- **PAGE**:
** Begin **

Thanks everyone for your input. It's not like these containers really get beat on, but I can't always count on them always being right side up. The Plano containers look like a logical choice.

I wonder if Berkeley ever listens to their consumers?:16suspect:16suspect


----------



## ManxFishing (Apr 7, 2008)

REG said:


> Thanks everyone for your input. It's not like these containers really get beat on, but I can't always count on them always being right side up. The Plano containers look like a logical choice.
> 
> I wonder if Berkeley ever listens to their consumers?:16suspect:16suspect


Well
The last jar of Gulp goby's did come in a Jar shaped just like the Plano
It's solved the part of always tipping over. But there's no rubber seal like the Plano. So I think there half ass listening

I've found out that the Gulp and the Gulp alive are the same product.
Gulp comes in the packages with no juice, Gulp alive comes in Jars with the juice
So the Gulp packages are cheaper then buying the jars with the juice
Plus the packages don't leak if you store them on the boat

you only need one Plano jar with juice for the used gulp or to recharge 
bait's that have been fished.
And they do sell just the gulp juice. (only place I've found it is at Wallmart)
So there no use in buying the jars of Gulp alive any more


----------



## sfw1960 (Apr 7, 2002)

REG said:


> .....
> 
> I wonder if Berkeley ever listens to their consumers?:16suspect:16suspect


I emailed those jack wagons about the 2400 yd spools of Stren Hi-Vis in 2lb test _I used to get_ from BPS...

** End **

- **WORK INSTRUCTIONS**:
Pick up the Gulp bait jar thread after its last sentence and keep it going. The listing that comes next has nothing to do with the Gulp bait jar thread.

- **INFORMATION SHOWN**:
** Begin **

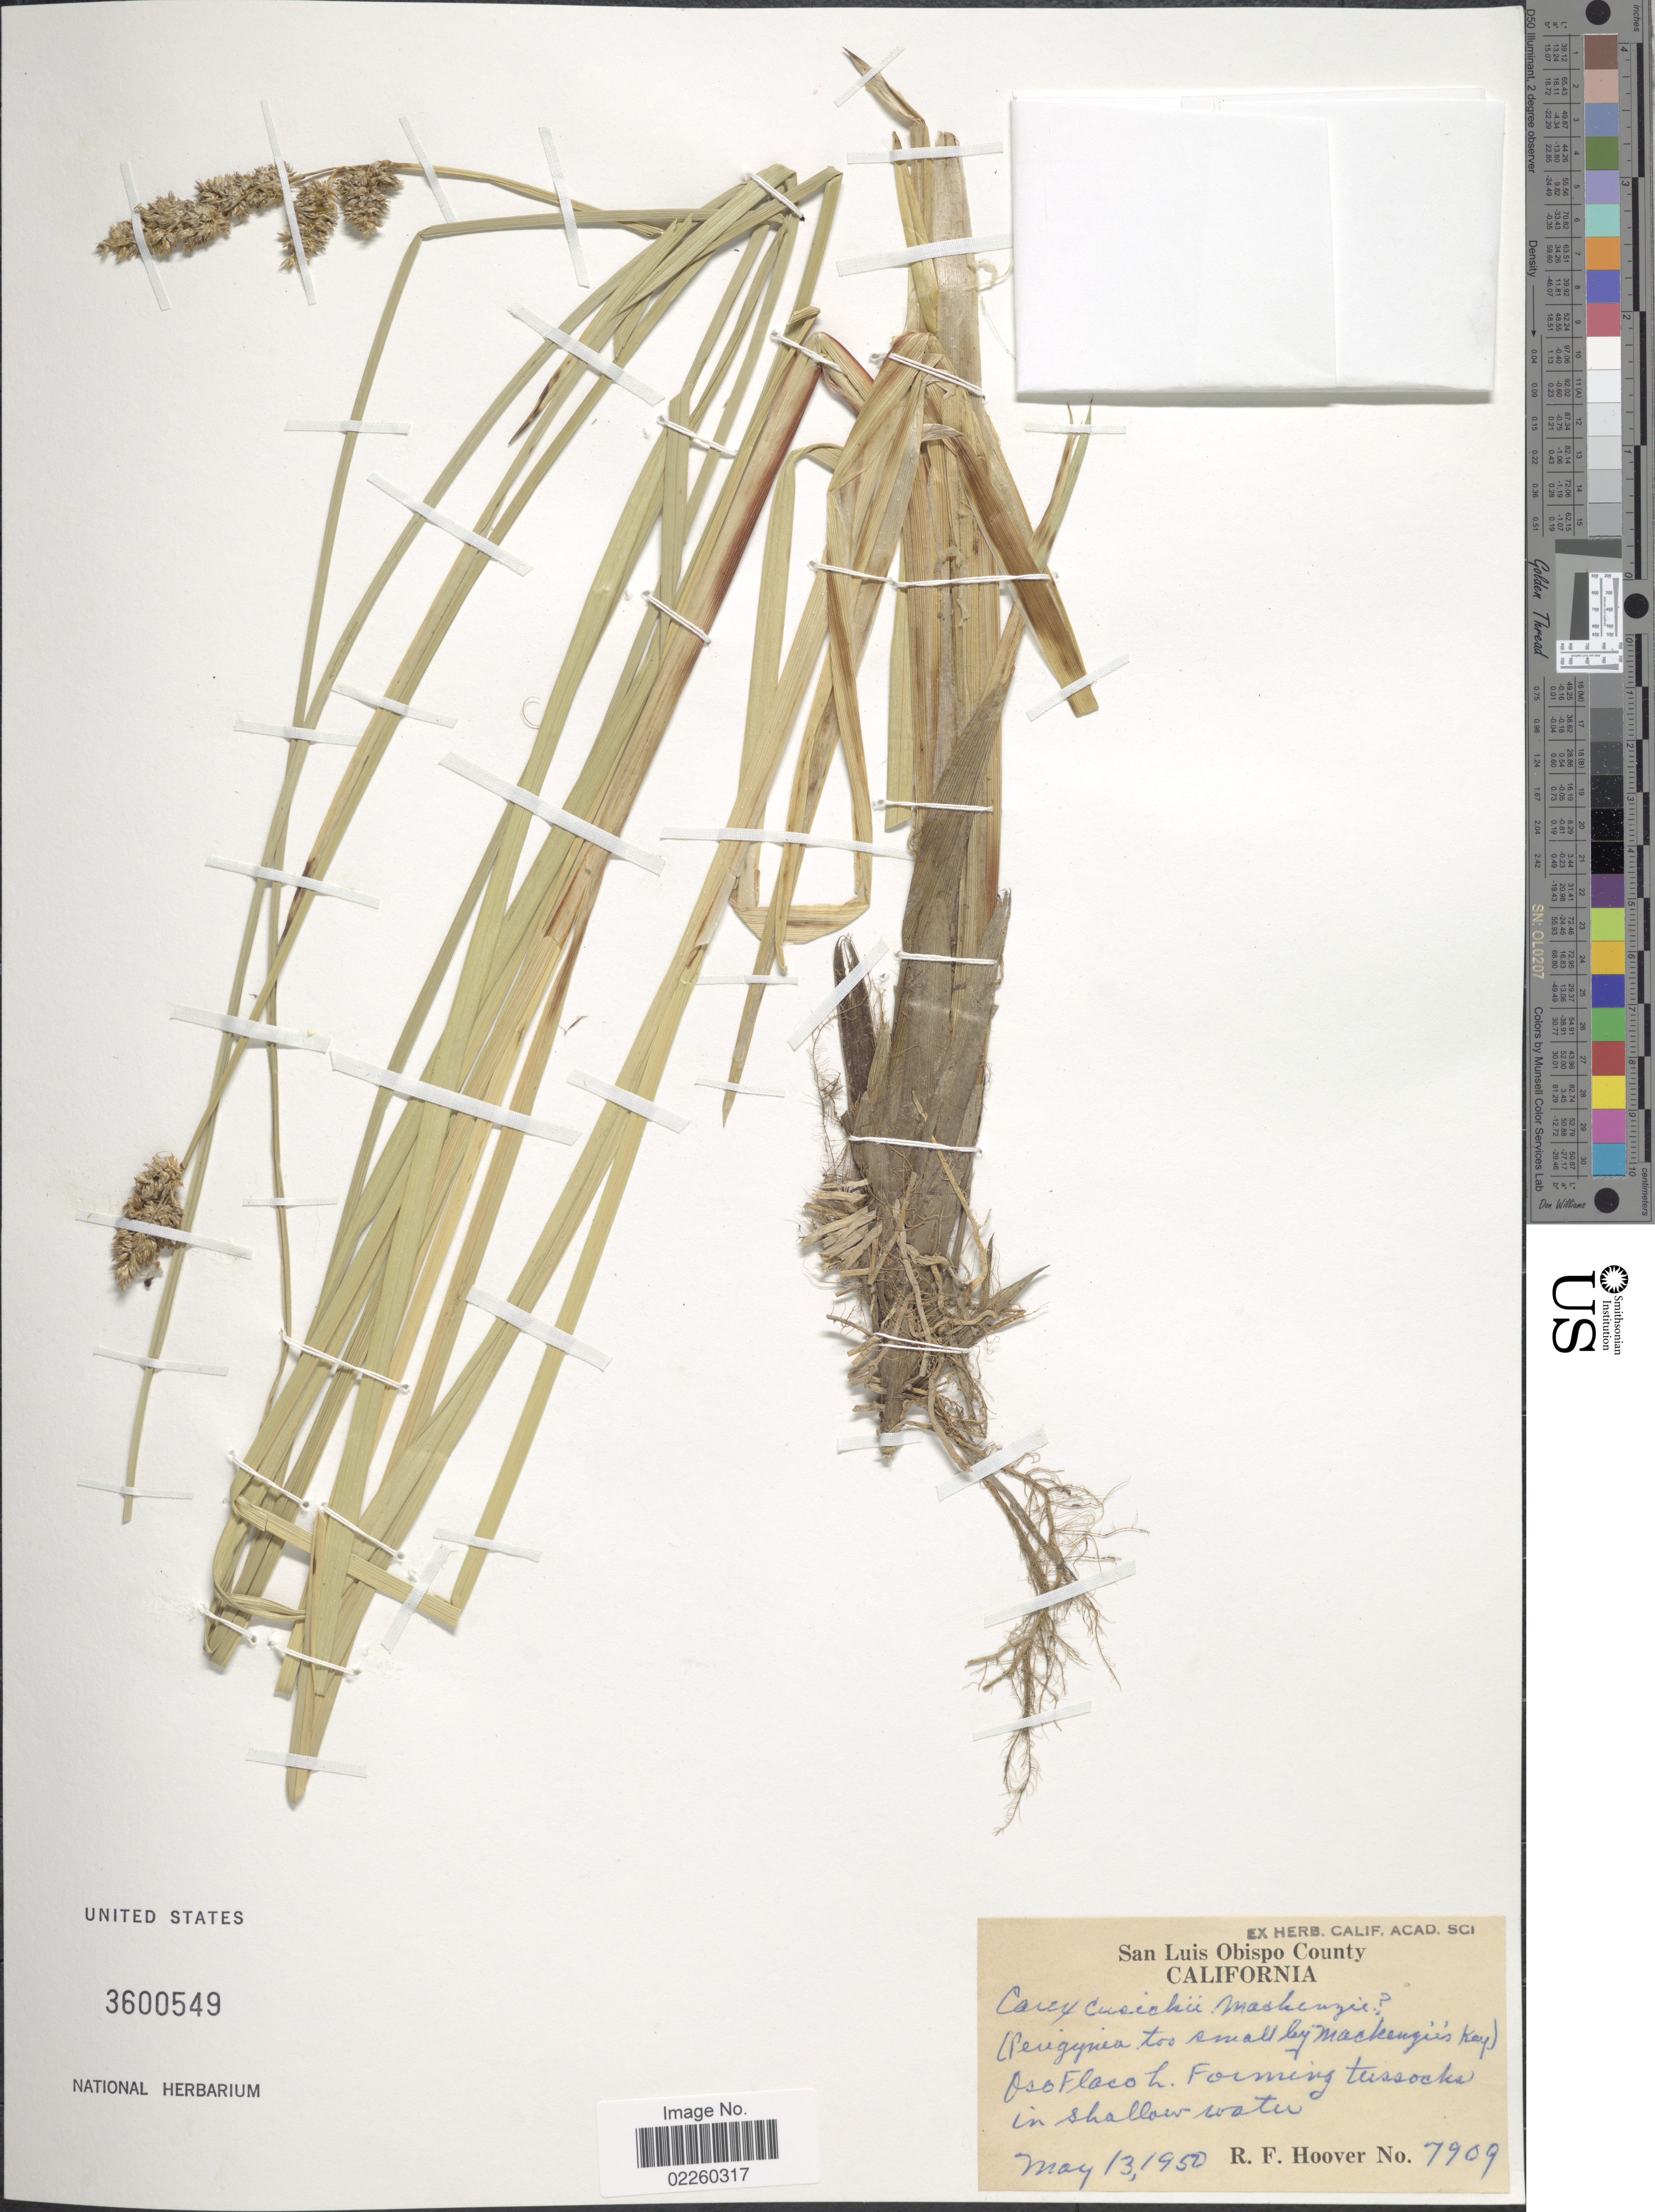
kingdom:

** End **

- **TASK RESULT**:
:lol:
You think those criminals would take a minute of their day to say peace-off?
:16suspect

I called Vicious Fishing and within 5 days I had a 7500 yd. spool of Hi-Vis 1lb test @ my home....

Pure Fishing can kiss my bass.


BTW Walmart has some Sterilite containers with a silicone bead seal that might work, but I usually use Trigger X instead B/C it's less money and STINKS a lot less than what my Wife calls "Whore on a Hook".


:lol:


----------



## Splitshot (Nov 30, 2000)

My wife picked up a little container at Staples called "Lock-ups". She said they only came in 1.5 ounce clear plastic containers? They only cost $1.00 and in my little test they didn't leak so I'm going to get a dozen more. I don't know why they wouldn't have bigger sizes. I'll ask when I get back there next week.

I just found the web-site. http://www.householdessential.com/e...3043a8ce96c51f01ae4e38a4f3e372e54c?cat_id=591

Hope this helps.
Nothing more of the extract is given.